Visual content can overcome the majority of these limitations.
Ad quality: What can be the best way to ensure ad quality than stunning visuals? Stock images and product photographs can heighten ad quality, product photographs especially, because they are clicked by professionals who know various tricks like capturing the product when it’s being used, shooting it from multiple angles, etc.
It’s a crime for eCommerce brands to fill their sites with those images and not using them in the ad copy. When product photographs are used in an ad, a positive experience is generated for users. Ecommerce users, many of whom are millennials, value such experience.
Trust building: Visual content can be instrumental in building trust for eCommerce brands. Visual realism is here and impacting branding big time. The arrival of visual realism is relieving news for eCommerce brands as it adds authenticity to user-generated content (UGC) on which eCommerce companies rely heavily.
Visual realism facilitates trust building and trust precedes the ad viewing experience.
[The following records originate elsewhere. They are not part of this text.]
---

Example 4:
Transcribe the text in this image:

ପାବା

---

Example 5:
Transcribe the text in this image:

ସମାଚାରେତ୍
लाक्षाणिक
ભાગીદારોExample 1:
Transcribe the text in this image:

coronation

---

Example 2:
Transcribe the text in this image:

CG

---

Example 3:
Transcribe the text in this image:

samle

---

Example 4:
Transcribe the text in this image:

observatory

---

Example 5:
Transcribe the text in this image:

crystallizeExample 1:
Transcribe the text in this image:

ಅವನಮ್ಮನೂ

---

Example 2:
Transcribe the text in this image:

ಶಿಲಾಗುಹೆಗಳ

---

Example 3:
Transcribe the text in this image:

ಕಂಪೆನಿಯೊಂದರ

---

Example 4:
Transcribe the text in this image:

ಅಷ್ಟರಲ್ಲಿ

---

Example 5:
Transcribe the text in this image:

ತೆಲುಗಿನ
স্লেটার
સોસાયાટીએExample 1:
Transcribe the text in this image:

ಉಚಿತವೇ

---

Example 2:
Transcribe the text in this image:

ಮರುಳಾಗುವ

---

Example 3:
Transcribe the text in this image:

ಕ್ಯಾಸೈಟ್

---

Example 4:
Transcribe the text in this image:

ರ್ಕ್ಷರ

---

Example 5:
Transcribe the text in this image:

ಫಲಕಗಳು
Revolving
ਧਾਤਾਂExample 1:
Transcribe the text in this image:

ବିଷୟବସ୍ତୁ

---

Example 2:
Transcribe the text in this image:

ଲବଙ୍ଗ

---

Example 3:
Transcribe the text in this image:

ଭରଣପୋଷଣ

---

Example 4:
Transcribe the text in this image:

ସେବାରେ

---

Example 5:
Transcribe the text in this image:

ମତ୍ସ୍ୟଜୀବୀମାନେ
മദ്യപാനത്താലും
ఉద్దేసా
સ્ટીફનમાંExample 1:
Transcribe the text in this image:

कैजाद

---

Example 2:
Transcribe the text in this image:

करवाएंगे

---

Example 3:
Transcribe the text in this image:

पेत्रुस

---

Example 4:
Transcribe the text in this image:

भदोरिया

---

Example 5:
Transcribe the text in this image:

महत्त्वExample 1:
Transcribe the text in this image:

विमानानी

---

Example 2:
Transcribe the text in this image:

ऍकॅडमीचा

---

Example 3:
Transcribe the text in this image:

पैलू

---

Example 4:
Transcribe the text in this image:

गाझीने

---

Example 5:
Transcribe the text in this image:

This is how visual content fixes the trust issue for eCommerce brands and adds value to adverts they feature.
The browsing experience
Ecommerce brands want visitors on their sites, and they can go hammer and tong at it. But many of them fail to offer visitors a seamless and enticing browsing experience.
Again, visual content comes to their rescue. The site design, the layout, saturated color of the photographs, shadow effects, fonts and typefaces, everything matters. Together, they make the browsing experience entertaining for visitors. Online purchase defines eCommerce, if the browsing experience is entertaining, users may end up buying a product.
The equivalent to online purchase is in-app purchases for the handheld platform. Visual experience is as much important to mobile users (if not more) as it is for desktop users. The handheld platform is plagued by challenges for brands that cash in on visual experience. The viewport, low-resolution, small screen are among the challenges.
What’s assuring is responsive web design (RWD) can overcome these challenges as it keeps the site layout and images unchanged even when a user moves to mobile from desktop. Hence, RWD is a must for all eCommerce brands, who take visual experience seriously.
Visual experience is a double-edged sword. The biggest threat it’s maladroit usage poses is customers turning to competitor brands after an unimpressive experience. No eCommerce brand can afford that and so, putting high-quality visual content on the site and in the ad materials is a must for them.